Problem to solve: The pictures must be left out, while the rest of the data is copied exactly.

Input data:
"""

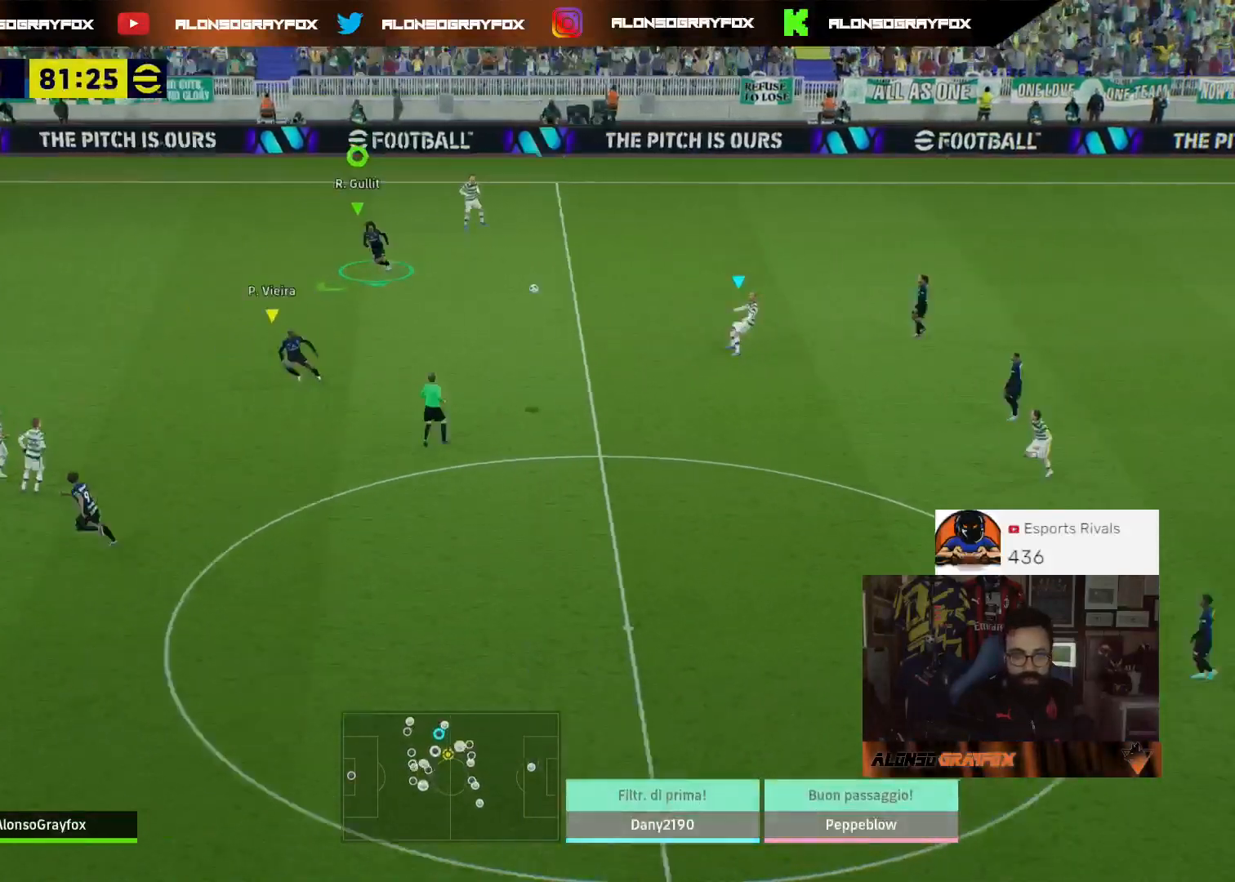
{"buttons": ["L2", "R2", "L3"], "left_stick": "down-left", "right_stick": "center", "events": [[333, "L2", "down"], [400, "left_stick", "down-left"]]}
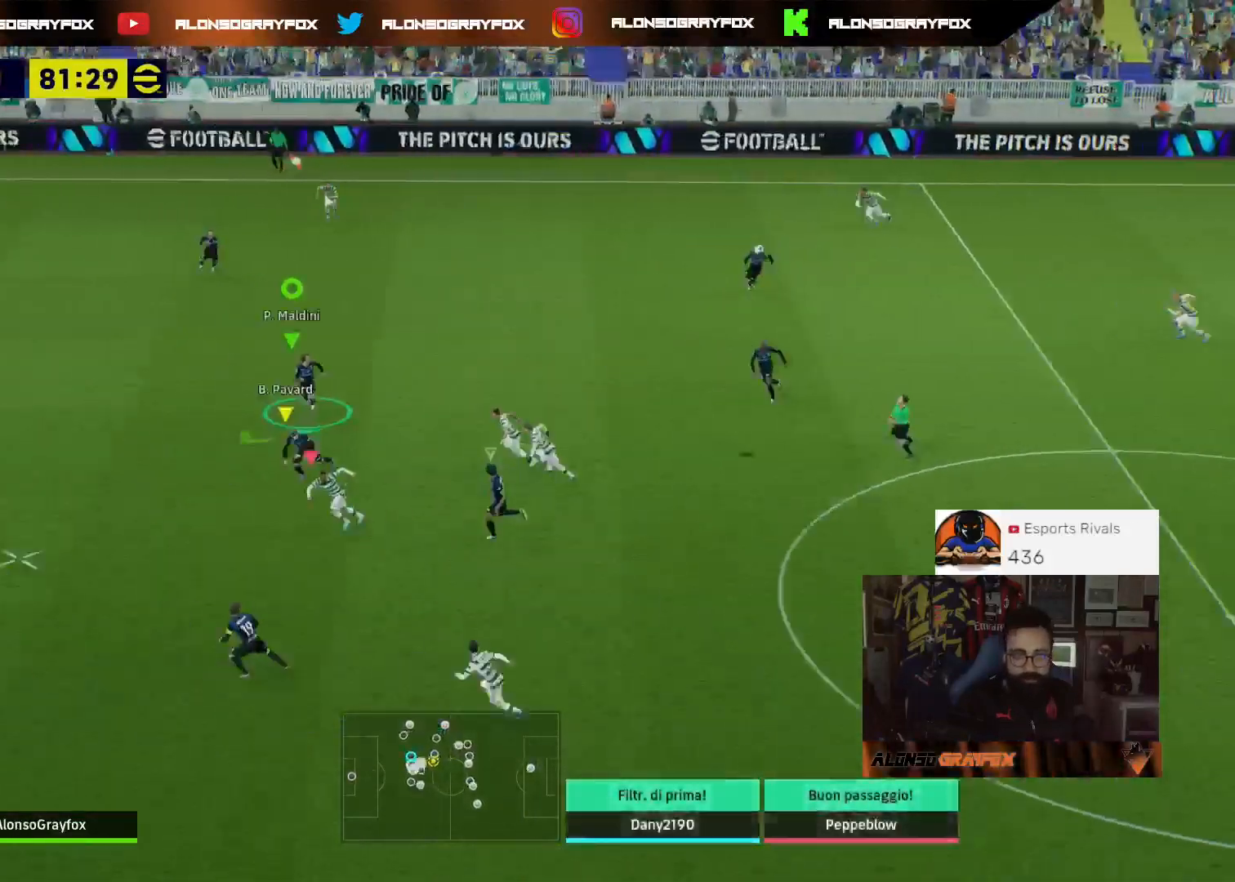
{"buttons": ["L2", "L3"], "left_stick": "down-left", "right_stick": "center", "events": [[133, "R1", "down"], [267, "left_stick", "down"], [367, "left_stick", "down-left"], [400, "R1", "up"], [467, "R2", "up"]]}
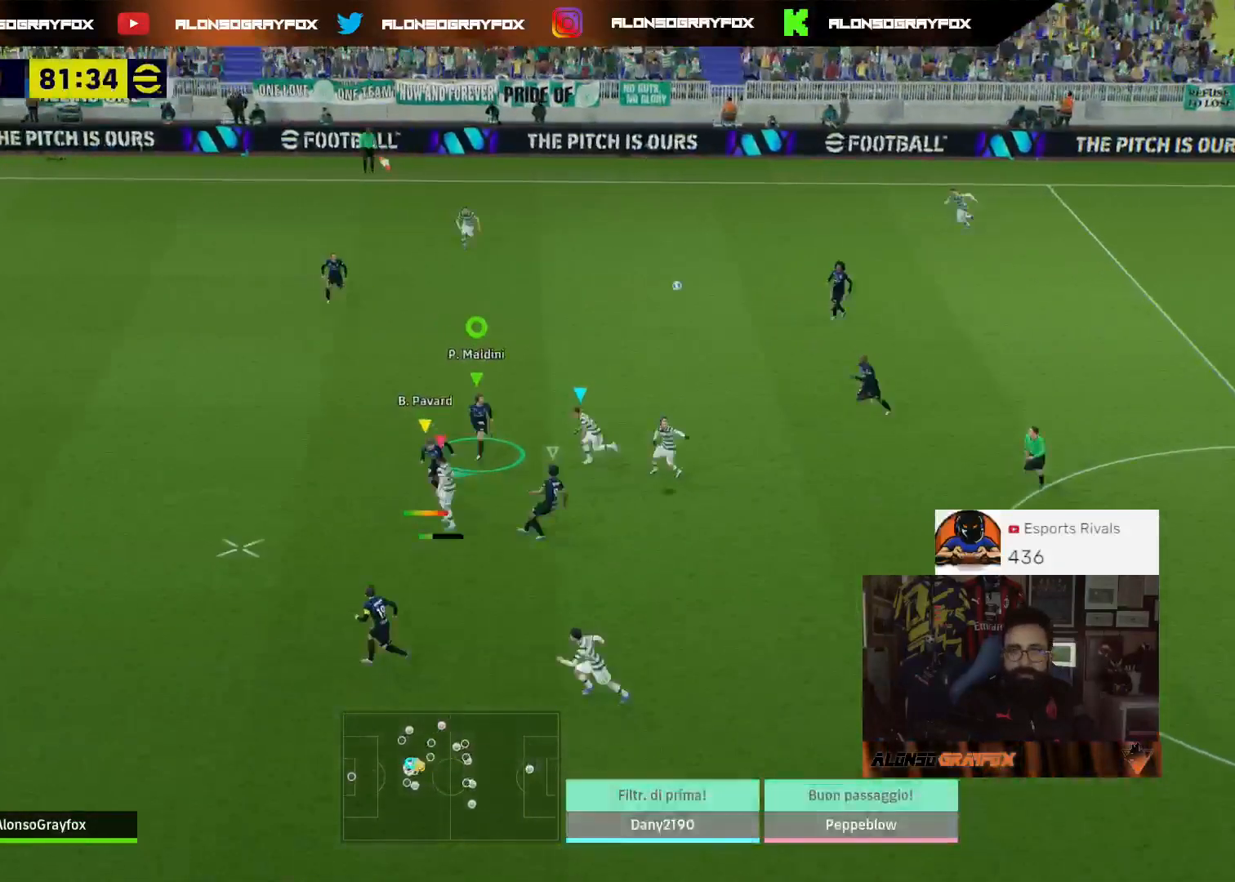
{"buttons": [], "left_stick": "down", "right_stick": "center", "events": [[400, "L3", "up"], [433, "L2", "up"], [467, "left_stick", "down"]]}
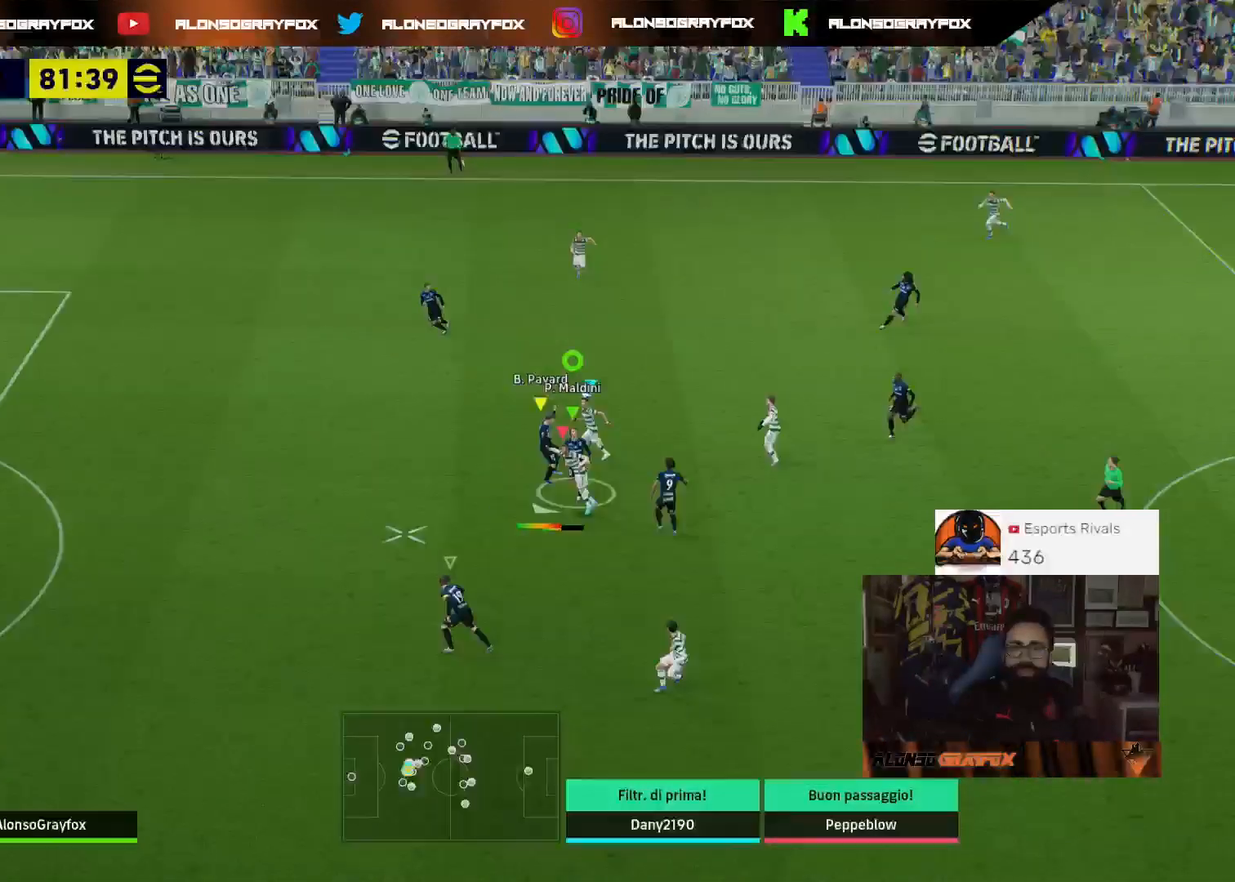
{"buttons": [], "left_stick": "down-left", "right_stick": "center", "events": [[500, "left_stick", "down-left"]]}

"""

Answer to this task:
{"buttons": ["L2", "R2", "L3"], "left_stick": "down-left", "right_stick": "center", "events": [[333, "L2", "down"], [400, "left_stick", "down-left"]]}
{"buttons": ["L2", "L3"], "left_stick": "down-left", "right_stick": "center", "events": [[133, "R1", "down"], [267, "left_stick", "down"], [367, "left_stick", "down-left"], [400, "R1", "up"], [467, "R2", "up"]]}
{"buttons": [], "left_stick": "down", "right_stick": "center", "events": [[400, "L3", "up"], [433, "L2", "up"], [467, "left_stick", "down"]]}
{"buttons": [], "left_stick": "down-left", "right_stick": "center", "events": [[500, "left_stick", "down-left"]]}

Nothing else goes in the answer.